Job item: Would you please copy the part of the material below that opens with the line containing "(pad_to_mask_clearance 0)" and closes with the line containing "127 137.8175 90))"? Copy it exactly, and only it.

*** Opening of Working data ***

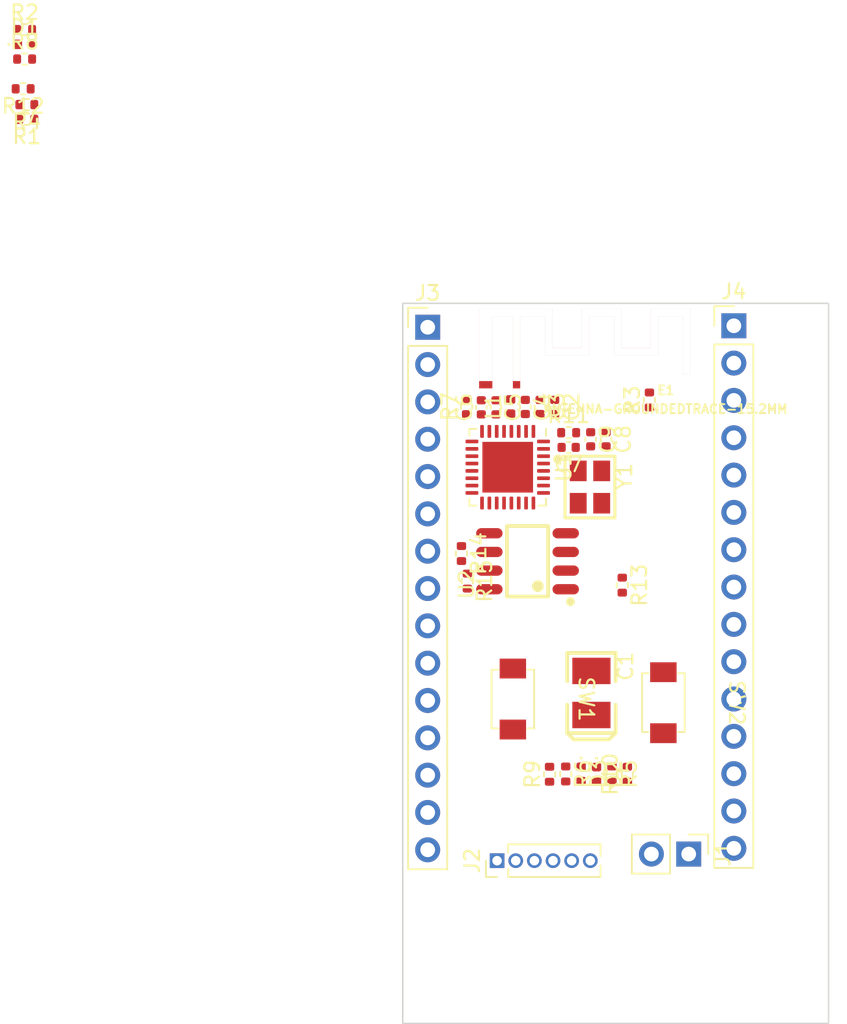
<source format=kicad_pcb>
(kicad_pcb (version 20211014) (generator pcbnew)

  (general
    (thickness 4.69)
  )

  (paper "A4")
  (layers
    (0 "F.Cu" signal)
    (1 "In1.Cu" signal)
    (2 "In2.Cu" signal)
    (31 "B.Cu" signal)
    (32 "B.Adhes" user "B.Adhesive")
    (33 "F.Adhes" user "F.Adhesive")
    (34 "B.Paste" user)
    (35 "F.Paste" user)
    (36 "B.SilkS" user "B.Silkscreen")
    (37 "F.SilkS" user "F.Silkscreen")
    (38 "B.Mask" user)
    (39 "F.Mask" user)
    (40 "Dwgs.User" user "User.Drawings")
    (41 "Cmts.User" user "User.Comments")
    (42 "Eco1.User" user "User.Eco1")
    (43 "Eco2.User" user "User.Eco2")
    (44 "Edge.Cuts" user)
    (45 "Margin" user)
    (46 "B.CrtYd" user "B.Courtyard")
    (47 "F.CrtYd" user "F.Courtyard")
    (48 "B.Fab" user)
    (49 "F.Fab" user)
    (50 "User.1" user)
    (51 "User.2" user)
    (52 "User.3" user)
    (53 "User.4" user)
    (54 "User.5" user)
    (55 "User.6" user)
    (56 "User.7" user)
    (57 "User.8" user)
    (58 "User.9" user)
  )

  (setup
    (stackup
      (layer "F.SilkS" (type "Top Silk Screen"))
      (layer "F.Paste" (type "Top Solder Paste"))
      (layer "F.Mask" (type "Top Solder Mask") (thickness 0.01))
      (layer "F.Cu" (type "copper") (thickness 0.035))
      (layer "dielectric 1" (type "core") (thickness 1.51) (material "FR4") (epsilon_r 4.5) (loss_tangent 0.02))
      (layer "In1.Cu" (type "copper") (thickness 0.035))
      (layer "dielectric 2" (type "prepreg") (thickness 1.51) (material "FR4") (epsilon_r 4.5) (loss_tangent 0.02))
      (layer "In2.Cu" (type "copper") (thickness 0.035))
      (layer "dielectric 3" (type "core") (thickness 1.51) (material "FR4") (epsilon_r 4.5) (loss_tangent 0.02))
      (layer "B.Cu" (type "copper") (thickness 0.035))
      (layer "B.Mask" (type "Bottom Solder Mask") (thickness 0.01))
      (layer "B.Paste" (type "Bottom Solder Paste"))
      (layer "B.SilkS" (type "Bottom Silk Screen"))
      (copper_finish "None")
      (dielectric_constraints no)
    )
    (pad_to_mask_clearance 0)
    (pcbplotparams
      (layerselection 0x00010fc_ffffffff)
      (disableapertmacros false)
      (usegerberextensions false)
      (usegerberattributes true)
      (usegerberadvancedattributes true)
      (creategerberjobfile true)
      (svguseinch false)
      (svgprecision 6)
      (excludeedgelayer true)
      (plotframeref false)
      (viasonmask false)
      (mode 1)
      (useauxorigin false)
      (hpglpennumber 1)
      (hpglpenspeed 20)
      (hpglpendiameter 15.000000)
      (dxfpolygonmode true)
      (dxfimperialunits true)
      (dxfusepcbnewfont true)
      (psnegative false)
      (psa4output false)
      (plotreference true)
      (plotvalue true)
      (plotinvisibletext false)
      (sketchpadsonfab false)
      (subtractmaskfromsilk false)
      (outputformat 1)
      (mirror false)
      (drillshape 1)
      (scaleselection 1)
      (outputdirectory "")
    )
  )

  (net 0 "")
  (net 1 "+3V3")
  (net 2 "GND")
  (net 3 "Net-(C5-Pad1)")
  (net 4 "Net-(C5-Pad2)")
  (net 5 "/RST")
  (net 6 "Net-(C8-Pad2)")
  (net 7 "Net-(C9-Pad2)")
  (net 8 "/GPIO16")
  (net 9 "Net-(D1-Pad2)")
  (net 10 "/TXD")
  (net 11 "Net-(D2-Pad2)")
  (net 12 "/RXD")
  (net 13 "Net-(D3-Pad2)")
  (net 14 "/GPIO0")
  (net 15 "/ADC_IN")
  (net 16 "unconnected-(J3-Pad2)")
  (net 17 "unconnected-(J3-Pad3)")
  (net 18 "/SD3{slash}CS")
  (net 19 "/SD2{slash}GPIO9")
  (net 20 "/SD1{slash}INT")
  (net 21 "/CMD{slash}MOSI")
  (net 22 "/SD0{slash}MISO")
  (net 23 "/SCLK")
  (net 24 "/CHIP_PU")
  (net 25 "/GPIO5")
  (net 26 "/GPIO4")
  (net 27 "/GPIO2")
  (net 28 "/MTMS")
  (net 29 "/MTDI")
  (net 30 "/MTCK")
  (net 31 "/MTDO")
  (net 32 "/RXD0")
  (net 33 "Net-(R3-Pad2)")
  (net 34 "Net-(R8-Pad2)")
  (net 35 "/nRST")
  (net 36 "Net-(R10-Pad2)")
  (net 37 "Net-(R13-Pad1)")
  (net 38 "Net-(R14-Pad1)")
  (net 39 "Net-(R15-Pad1)")
  (net 40 "unconnected-(U1-Pad5)")
  (net 41 "/TXD0")

  (footprint "Resistor_SMD:R_0402_1005Metric" (layer "F.Cu") (at 127 137.8175 90))

  (footprint "Inductor_SMD:L_0402_1005Metric" (layer "F.Cu") (at 124.35 112.8 90))

  (footprint "Resistor_SMD:R_0402_1005Metric" (layer "F.Cu") (at 91.25 89.15))

  (footprint "LED_SMD:LED_0402_1005Metric" (layer "F.Cu") (at 130.2 137.8175 -90))

  (footprint "Package_DFN_QFN:QFN-32-1EP_5x5mm_P0.5mm_EP3.45x3.45mm" (layer "F.Cu") (at 124.15 116.925 -90))

  (footprint "Resistor_SMD:R_0402_1005Metric" (layer "F.Cu") (at 131.25 137.8 -90))

  (footprint "Capacitor_SMD:C_0402_1005Metric" (layer "F.Cu") (at 127.35 112.825 -90))

  (footprint "Capacitor_SMD:C_0402_1005Metric" (layer "F.Cu") (at 128.3 115.575 180))

  (footprint "Resistor_SMD:R_0402_1005Metric" (layer "F.Cu") (at 128.3 114.575))

  (footprint "Connector_PinHeader_2.54mm:PinHeader_1x15_P2.54mm_Vertical" (layer "F.Cu") (at 139.55 107.3))

  (footprint "RF1:TRACE_ANTENNA_2.4GHZ_15.2MM" (layer "F.Cu") (at 124.75039 111.0622))

  (footprint "Resistor_SMD:R_0402_1005Metric" (layer "F.Cu") (at 121 122.8 -90))

  (footprint "My-lib:Button_SMD,3x4x2mm" (layer "F.Cu") (at 134.75 132.95 -90))

  (footprint "Resistor_SMD:R_0402_1005Metric" (layer "F.Cu") (at 131.95 124.95 -90))

  (footprint "Capacitor_SMD:C_0402_1005Metric" (layer "F.Cu") (at 126.35 112.825 -90))

  (footprint "Resistor_SMD:R_0402_1005Metric" (layer "F.Cu") (at 133.8 112.35 90))

  (footprint "lc_lib:CASE-B_3528" (layer "F.Cu") (at 129.85 132.2875 -90))

  (footprint "Capacitor_SMD:C_0402_1005Metric" (layer "F.Cu") (at 129.8 115.025 -90))

  (footprint "lc_lib:SOP-8_150MIL" (layer "F.Cu") (at 125.5 123.325 90))

  (footprint "Connector_PinHeader_1.27mm:PinHeader_1x06_P1.27mm_Vertical" (layer "F.Cu") (at 123.425 143.7 90))

  (footprint "LED_SMD:LED_0402_1005Metric" (layer "F.Cu") (at 129.15 137.8 -90))

  (footprint "Capacitor_SMD:C_0402_1005Metric" (layer "F.Cu") (at 130.85 115.025 -90))

  (footprint "LED_SMD:LED_0402_1005Metric" (layer "F.Cu") (at 91.2675 88.15))

  (footprint "Resistor_SMD:R_0402_1005Metric" (layer "F.Cu") (at 91.4 92.25 180))

  (footprint "Resistor_SMD:R_0402_1005Metric" (layer "F.Cu") (at 121.4 124.675 -90))

  (footprint "Capacitor_SMD:C_0402_1005Metric" (layer "F.Cu") (at 123.35 112.85 -90))

  (footprint "My-lib:Button_SMD,3x4x2mm" (layer "F.Cu") (at 124.5 132.7 -90))

  (footprint "Connector_PinHeader_2.54mm:PinHeader_1x02_P2.54mm_Vertical" (layer "F.Cu") (at 136.475 143.25 -90))

  (footprint "Capacitor_SMD:C_0402_1005Metric" (layer "F.Cu") (at 125.35 112.825 -90))

  (footprint "Resistor_SMD:R_0402_1005Metric" (layer "F.Cu") (at 132.3 137.8175 90))

  (footprint "Capacitor_SMD:C_0402_1005Metric" (layer "F.Cu") (at 122.35 112.85 90))

  (footprint "Resistor_SMD:R_0402_1005Metric" (layer "F.Cu") (at 91.15 91.175 180))

  (footprint "Resistor_SMD:R_0402_1005Metric" (layer "F.Cu") (at 91.25 87.15))

  (footprint "Resistor_SMD:R_0402_1005Metric" (layer "F.Cu") (at 128.1 137.8 -90))

  (footprint "Resistor_SMD:R_0402_1005Metric" (layer "F.Cu") (at 91.4 93.25 180))

  (footprint "Connector_PinHeader_2.54mm:PinHeader_1x15_P2.54mm_Vertical" (layer "F.Cu") (at 118.7 107.4))

  (footprint "Resistor_SMD:R_0402_1005Metric" (layer "F.Cu") (at 121.35 112.8 90))

  (footprint "lc_lib:SMD-3225_4P" (layer "F.Cu") (at 129.75 118.275 -90))

  (gr_rect (start 146 105.775) (end 117 154.775) (layer "Edge.Cuts") (width 0.1) (fill none) (tstamp 01fec0dc-78cf-4a7d-851f-e24a9edd4a86))

)

</source>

*** Close of Working data ***

Written answer:
    (pad_to_mask_clearance 0)
    (pcbplotparams
      (layerselection 0x00010fc_ffffffff)
      (disableapertmacros false)
      (usegerberextensions false)
      (usegerberattributes true)
      (usegerberadvancedattributes true)
      (creategerberjobfile true)
      (svguseinch false)
      (svgprecision 6)
      (excludeedgelayer true)
      (plotframeref false)
      (viasonmask false)
      (mode 1)
      (useauxorigin false)
      (hpglpennumber 1)
      (hpglpenspeed 20)
      (hpglpendiameter 15.000000)
      (dxfpolygonmode true)
      (dxfimperialunits true)
      (dxfusepcbnewfont true)
      (psnegative false)
      (psa4output false)
      (plotreference true)
      (plotvalue true)
      (plotinvisibletext false)
      (sketchpadsonfab false)
      (subtractmaskfromsilk false)
      (outputformat 1)
      (mirror false)
      (drillshape 1)
      (scaleselection 1)
      (outputdirectory "")
    )
  )

  (net 0 "")
  (net 1 "+3V3")
  (net 2 "GND")
  (net 3 "Net-(C5-Pad1)")
  (net 4 "Net-(C5-Pad2)")
  (net 5 "/RST")
  (net 6 "Net-(C8-Pad2)")
  (net 7 "Net-(C9-Pad2)")
  (net 8 "/GPIO16")
  (net 9 "Net-(D1-Pad2)")
  (net 10 "/TXD")
  (net 11 "Net-(D2-Pad2)")
  (net 12 "/RXD")
  (net 13 "Net-(D3-Pad2)")
  (net 14 "/GPIO0")
  (net 15 "/ADC_IN")
  (net 16 "unconnected-(J3-Pad2)")
  (net 17 "unconnected-(J3-Pad3)")
  (net 18 "/SD3{slash}CS")
  (net 19 "/SD2{slash}GPIO9")
  (net 20 "/SD1{slash}INT")
  (net 21 "/CMD{slash}MOSI")
  (net 22 "/SD0{slash}MISO")
  (net 23 "/SCLK")
  (net 24 "/CHIP_PU")
  (net 25 "/GPIO5")
  (net 26 "/GPIO4")
  (net 27 "/GPIO2")
  (net 28 "/MTMS")
  (net 29 "/MTDI")
  (net 30 "/MTCK")
  (net 31 "/MTDO")
  (net 32 "/RXD0")
  (net 33 "Net-(R3-Pad2)")
  (net 34 "Net-(R8-Pad2)")
  (net 35 "/nRST")
  (net 36 "Net-(R10-Pad2)")
  (net 37 "Net-(R13-Pad1)")
  (net 38 "Net-(R14-Pad1)")
  (net 39 "Net-(R15-Pad1)")
  (net 40 "unconnected-(U1-Pad5)")
  (net 41 "/TXD0")

  (footprint "Resistor_SMD:R_0402_1005Metric" (layer "F.Cu") (at 127 137.8175 90))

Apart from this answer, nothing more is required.